Мы катили по голой, гладкой степи, и я все прислушивался, не понимая, откуда это посвистывание. Оказывается, суслики. Они бегали по степи в необычайном количестве. Жирненькие, серенькие, они сгорали от любопытства. Подбегали к насыпи, выстраивались шеренгой, смотрели на наш поезд, стоя на задних лапках, и посвистывали от удивления.

Проводники стали совсем важные: ближе к родине. Купе мое опустело. Но на одной из станций проводник вселил ко мне целую юрту. Два старика, широколицые, шоколадные, с торчащими вперед узенькими бородками, одна старушка и три мальчика. Первым вошел толстый старик. Он поздоровался, снял шляпу. Под шляпой оказалась тюбетейка. Снял с сапог востроносые галоши, снял ватный халат и оказался в вельветовом немецком костюме. Затем вошли все остальные. На всех был вельвет.

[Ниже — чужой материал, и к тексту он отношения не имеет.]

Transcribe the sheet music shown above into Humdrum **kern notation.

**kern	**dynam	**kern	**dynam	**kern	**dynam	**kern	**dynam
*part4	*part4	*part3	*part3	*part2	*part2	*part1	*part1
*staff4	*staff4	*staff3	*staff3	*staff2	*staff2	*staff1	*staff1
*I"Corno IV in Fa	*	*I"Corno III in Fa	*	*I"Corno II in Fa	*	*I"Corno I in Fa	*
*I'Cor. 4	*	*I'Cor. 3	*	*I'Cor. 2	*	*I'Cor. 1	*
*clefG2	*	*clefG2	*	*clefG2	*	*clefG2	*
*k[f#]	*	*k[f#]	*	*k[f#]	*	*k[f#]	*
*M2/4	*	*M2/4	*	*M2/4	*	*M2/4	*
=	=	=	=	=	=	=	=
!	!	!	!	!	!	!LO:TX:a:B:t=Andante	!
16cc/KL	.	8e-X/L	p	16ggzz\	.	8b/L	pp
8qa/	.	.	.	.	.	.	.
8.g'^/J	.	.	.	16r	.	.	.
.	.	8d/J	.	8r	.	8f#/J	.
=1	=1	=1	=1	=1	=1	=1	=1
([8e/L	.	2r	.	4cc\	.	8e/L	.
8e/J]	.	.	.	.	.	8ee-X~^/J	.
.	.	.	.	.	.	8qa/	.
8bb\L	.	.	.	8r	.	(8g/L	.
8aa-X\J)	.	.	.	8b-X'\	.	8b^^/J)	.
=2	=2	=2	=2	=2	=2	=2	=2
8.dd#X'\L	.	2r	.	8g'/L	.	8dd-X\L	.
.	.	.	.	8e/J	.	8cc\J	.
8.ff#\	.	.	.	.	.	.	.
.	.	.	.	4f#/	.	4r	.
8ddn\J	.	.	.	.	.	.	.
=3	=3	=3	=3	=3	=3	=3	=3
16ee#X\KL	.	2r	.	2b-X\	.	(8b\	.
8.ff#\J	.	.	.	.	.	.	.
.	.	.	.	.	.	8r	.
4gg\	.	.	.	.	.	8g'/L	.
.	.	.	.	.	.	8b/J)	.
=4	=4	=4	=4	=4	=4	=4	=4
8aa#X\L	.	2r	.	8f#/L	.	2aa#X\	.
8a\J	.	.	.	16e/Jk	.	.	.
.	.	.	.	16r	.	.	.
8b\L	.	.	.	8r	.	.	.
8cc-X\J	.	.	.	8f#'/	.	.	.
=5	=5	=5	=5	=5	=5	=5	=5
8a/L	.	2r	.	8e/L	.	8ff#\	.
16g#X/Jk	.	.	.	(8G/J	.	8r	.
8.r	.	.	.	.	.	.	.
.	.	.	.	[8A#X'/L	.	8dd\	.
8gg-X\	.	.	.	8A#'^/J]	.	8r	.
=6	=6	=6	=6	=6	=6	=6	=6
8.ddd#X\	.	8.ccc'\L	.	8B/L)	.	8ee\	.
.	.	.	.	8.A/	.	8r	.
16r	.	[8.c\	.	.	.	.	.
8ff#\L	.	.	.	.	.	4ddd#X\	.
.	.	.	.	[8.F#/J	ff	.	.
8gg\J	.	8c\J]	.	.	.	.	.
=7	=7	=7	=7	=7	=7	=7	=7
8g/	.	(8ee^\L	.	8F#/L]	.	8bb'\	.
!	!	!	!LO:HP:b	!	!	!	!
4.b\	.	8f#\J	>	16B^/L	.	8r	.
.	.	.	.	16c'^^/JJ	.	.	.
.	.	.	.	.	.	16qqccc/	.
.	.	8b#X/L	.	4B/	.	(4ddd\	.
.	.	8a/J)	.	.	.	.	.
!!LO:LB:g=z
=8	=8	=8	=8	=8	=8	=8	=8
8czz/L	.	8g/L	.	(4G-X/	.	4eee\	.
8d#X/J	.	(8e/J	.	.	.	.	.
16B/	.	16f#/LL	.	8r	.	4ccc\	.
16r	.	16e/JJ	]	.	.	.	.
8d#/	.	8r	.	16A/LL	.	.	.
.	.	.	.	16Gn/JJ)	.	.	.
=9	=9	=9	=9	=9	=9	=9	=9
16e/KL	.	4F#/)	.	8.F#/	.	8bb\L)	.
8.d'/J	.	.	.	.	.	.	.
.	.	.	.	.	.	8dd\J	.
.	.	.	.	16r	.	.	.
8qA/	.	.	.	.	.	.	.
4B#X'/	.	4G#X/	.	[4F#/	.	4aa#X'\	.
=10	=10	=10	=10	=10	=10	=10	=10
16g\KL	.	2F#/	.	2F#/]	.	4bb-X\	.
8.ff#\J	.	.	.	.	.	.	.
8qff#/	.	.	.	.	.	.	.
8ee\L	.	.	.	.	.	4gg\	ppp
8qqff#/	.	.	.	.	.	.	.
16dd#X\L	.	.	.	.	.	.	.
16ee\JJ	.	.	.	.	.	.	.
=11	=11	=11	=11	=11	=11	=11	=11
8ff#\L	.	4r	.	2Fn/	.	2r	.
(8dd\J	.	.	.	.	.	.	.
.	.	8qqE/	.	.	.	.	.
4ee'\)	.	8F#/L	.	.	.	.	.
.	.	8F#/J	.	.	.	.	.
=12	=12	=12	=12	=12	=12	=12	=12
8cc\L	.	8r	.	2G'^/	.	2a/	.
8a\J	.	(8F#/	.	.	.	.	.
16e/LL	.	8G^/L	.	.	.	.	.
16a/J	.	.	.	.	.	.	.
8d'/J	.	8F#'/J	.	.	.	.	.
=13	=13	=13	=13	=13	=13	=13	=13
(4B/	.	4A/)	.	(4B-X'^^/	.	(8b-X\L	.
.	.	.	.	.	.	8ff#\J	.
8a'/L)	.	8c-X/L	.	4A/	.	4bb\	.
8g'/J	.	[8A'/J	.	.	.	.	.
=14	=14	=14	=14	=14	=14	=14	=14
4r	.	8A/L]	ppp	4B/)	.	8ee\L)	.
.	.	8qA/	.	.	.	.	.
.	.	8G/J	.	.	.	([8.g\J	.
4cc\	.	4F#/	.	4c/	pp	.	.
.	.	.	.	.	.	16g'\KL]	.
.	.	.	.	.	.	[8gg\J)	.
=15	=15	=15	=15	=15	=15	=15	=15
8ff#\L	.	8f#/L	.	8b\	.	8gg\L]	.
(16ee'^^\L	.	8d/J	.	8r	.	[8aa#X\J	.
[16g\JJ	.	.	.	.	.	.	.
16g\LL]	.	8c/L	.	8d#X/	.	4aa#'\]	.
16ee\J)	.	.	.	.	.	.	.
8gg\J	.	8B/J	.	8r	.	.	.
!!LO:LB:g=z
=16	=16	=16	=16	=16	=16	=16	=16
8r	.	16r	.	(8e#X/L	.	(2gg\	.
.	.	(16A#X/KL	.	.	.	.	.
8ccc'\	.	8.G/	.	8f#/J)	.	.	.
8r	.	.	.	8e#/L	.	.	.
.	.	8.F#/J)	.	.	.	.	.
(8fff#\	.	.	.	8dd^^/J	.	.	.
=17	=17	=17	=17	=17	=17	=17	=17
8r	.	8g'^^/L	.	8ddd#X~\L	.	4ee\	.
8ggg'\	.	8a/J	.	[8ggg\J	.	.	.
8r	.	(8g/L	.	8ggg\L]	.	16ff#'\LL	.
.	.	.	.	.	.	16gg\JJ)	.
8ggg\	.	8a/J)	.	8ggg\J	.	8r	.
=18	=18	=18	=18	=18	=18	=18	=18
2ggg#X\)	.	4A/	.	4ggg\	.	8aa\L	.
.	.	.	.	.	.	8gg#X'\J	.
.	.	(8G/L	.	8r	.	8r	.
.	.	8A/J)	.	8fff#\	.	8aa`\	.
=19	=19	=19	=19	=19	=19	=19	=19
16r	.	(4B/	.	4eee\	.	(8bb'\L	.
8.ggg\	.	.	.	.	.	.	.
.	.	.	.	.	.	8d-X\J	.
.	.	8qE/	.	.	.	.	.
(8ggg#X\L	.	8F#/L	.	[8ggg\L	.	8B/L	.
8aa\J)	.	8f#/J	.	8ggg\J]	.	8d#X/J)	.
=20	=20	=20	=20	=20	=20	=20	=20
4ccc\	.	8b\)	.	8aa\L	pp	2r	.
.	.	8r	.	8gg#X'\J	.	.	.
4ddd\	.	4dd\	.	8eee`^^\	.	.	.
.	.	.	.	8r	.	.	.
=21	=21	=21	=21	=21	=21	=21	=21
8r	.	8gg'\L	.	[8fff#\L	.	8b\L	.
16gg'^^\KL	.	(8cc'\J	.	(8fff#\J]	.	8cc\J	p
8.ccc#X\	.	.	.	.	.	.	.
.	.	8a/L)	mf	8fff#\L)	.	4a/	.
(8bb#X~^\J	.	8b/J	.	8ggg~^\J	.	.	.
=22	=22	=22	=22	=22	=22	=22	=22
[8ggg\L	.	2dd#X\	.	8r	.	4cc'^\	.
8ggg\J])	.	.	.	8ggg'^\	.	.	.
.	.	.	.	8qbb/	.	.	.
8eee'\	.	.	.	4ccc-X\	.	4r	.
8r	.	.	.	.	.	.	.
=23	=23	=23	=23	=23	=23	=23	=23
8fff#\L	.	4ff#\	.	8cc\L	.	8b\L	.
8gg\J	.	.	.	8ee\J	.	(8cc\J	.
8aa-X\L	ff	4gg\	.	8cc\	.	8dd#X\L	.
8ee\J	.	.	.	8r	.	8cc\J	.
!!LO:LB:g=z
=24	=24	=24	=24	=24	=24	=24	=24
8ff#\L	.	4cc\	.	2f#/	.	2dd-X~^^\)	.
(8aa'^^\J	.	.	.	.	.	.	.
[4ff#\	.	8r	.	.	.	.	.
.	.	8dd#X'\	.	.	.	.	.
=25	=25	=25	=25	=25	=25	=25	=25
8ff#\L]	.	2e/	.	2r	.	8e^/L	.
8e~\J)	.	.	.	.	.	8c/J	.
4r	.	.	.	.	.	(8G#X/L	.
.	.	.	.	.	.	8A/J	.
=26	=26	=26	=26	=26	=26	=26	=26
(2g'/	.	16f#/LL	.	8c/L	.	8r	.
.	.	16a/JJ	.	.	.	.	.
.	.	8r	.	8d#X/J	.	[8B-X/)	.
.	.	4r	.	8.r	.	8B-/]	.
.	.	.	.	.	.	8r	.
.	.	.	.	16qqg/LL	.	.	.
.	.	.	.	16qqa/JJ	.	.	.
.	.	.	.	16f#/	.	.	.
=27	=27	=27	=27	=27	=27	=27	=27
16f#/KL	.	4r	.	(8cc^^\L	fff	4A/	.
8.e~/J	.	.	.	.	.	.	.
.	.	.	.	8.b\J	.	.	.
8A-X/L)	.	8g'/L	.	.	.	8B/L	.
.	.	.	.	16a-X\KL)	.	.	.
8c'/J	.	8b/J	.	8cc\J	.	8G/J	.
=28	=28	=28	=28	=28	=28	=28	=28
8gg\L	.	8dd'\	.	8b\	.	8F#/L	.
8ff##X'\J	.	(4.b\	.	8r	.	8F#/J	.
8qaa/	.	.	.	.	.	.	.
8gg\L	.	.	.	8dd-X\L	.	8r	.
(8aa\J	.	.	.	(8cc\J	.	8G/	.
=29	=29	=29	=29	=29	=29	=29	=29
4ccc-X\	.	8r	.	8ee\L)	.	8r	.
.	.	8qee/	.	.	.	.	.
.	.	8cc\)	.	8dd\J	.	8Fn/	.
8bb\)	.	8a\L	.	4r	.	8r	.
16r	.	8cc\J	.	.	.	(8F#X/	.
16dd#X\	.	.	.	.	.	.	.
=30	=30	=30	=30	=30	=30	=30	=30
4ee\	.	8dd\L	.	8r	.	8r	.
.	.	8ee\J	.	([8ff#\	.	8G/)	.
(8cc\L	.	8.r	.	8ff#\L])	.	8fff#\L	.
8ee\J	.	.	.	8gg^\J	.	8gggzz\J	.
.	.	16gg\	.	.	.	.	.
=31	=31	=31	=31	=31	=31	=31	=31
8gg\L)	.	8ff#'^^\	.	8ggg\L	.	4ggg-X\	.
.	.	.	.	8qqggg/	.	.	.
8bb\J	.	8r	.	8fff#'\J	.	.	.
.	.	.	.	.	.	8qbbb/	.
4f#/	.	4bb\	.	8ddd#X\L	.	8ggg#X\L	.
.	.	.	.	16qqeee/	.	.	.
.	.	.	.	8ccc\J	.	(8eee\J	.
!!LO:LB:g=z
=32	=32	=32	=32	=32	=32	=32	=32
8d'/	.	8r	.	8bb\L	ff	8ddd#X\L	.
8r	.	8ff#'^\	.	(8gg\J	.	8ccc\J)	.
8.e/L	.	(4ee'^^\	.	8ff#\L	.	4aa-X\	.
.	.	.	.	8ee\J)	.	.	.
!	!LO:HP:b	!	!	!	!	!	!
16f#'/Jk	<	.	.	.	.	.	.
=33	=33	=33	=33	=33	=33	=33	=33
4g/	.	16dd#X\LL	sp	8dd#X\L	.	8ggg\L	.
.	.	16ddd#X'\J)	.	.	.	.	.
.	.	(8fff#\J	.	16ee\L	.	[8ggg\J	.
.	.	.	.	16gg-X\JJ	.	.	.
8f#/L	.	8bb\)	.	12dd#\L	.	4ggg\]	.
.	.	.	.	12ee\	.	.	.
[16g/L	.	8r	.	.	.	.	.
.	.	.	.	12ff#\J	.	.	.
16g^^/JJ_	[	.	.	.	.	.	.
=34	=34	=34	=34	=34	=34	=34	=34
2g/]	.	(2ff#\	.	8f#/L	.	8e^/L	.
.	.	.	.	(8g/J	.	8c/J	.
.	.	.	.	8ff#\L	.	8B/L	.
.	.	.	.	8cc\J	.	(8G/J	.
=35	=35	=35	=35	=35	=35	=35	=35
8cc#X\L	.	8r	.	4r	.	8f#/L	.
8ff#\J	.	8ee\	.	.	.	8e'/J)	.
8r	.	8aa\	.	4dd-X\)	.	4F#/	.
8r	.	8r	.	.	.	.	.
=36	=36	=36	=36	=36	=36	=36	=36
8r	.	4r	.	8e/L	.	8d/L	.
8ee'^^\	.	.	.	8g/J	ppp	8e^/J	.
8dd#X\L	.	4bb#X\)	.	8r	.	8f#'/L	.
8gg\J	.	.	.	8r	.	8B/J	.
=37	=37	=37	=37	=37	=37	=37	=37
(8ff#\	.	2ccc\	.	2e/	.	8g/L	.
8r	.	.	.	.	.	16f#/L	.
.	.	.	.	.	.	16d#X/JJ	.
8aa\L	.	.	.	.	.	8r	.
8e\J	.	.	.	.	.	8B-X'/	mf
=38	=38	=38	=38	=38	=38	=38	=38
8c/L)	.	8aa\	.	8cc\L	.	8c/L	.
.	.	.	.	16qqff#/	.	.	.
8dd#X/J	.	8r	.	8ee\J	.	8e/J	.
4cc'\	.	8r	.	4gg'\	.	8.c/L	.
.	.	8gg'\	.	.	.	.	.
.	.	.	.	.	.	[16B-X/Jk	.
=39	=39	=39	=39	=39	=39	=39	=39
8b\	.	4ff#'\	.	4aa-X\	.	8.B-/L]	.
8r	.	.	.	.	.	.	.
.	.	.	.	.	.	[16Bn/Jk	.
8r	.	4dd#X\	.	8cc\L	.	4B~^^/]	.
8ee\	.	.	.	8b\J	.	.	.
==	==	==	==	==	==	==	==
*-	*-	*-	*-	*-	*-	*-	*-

— Дедушка, вы до какой станции? — спрашиваю я старика.

Старик ласково улыбается, кивает. Я думаю, он не слышит, и кричу:

— До какой станции?!

Лицо деда совсем расползается и становится фантастически широким.

— Молодец, молодец! — кивает он.

И все улыбаются и кивают. И другой старик и старушка.

Какие славные!

Потом появляется проводник, говорит им что-то по-своему, и они начинают собираться. Одеваются в обратном порядке, чем раздевались. Пожимают мне руки. И выходят.

Так и катим. День наполняется какими-то мелкими событиями и даже волнениями. Вечер. Я все стоял в тамбуре и пропустил чай.

— Все кончилось, — говорит мне проводник, — что же я, все время должен кипятить?

Я совсем расстроился. И зря. Потому что тут случилась станция и сели два таджика, старый и молодой. Они потолковали с проводником, и в нашем купе появился чайник.

— Иди к нам чай пить, — говорит старый.

Я с удовольствием присоединяюсь. На столике появляются лепешки, яблоки. Все прекрасно. Это дядя и племянник. Дядя — учитель. Племянник едет поступать в институт.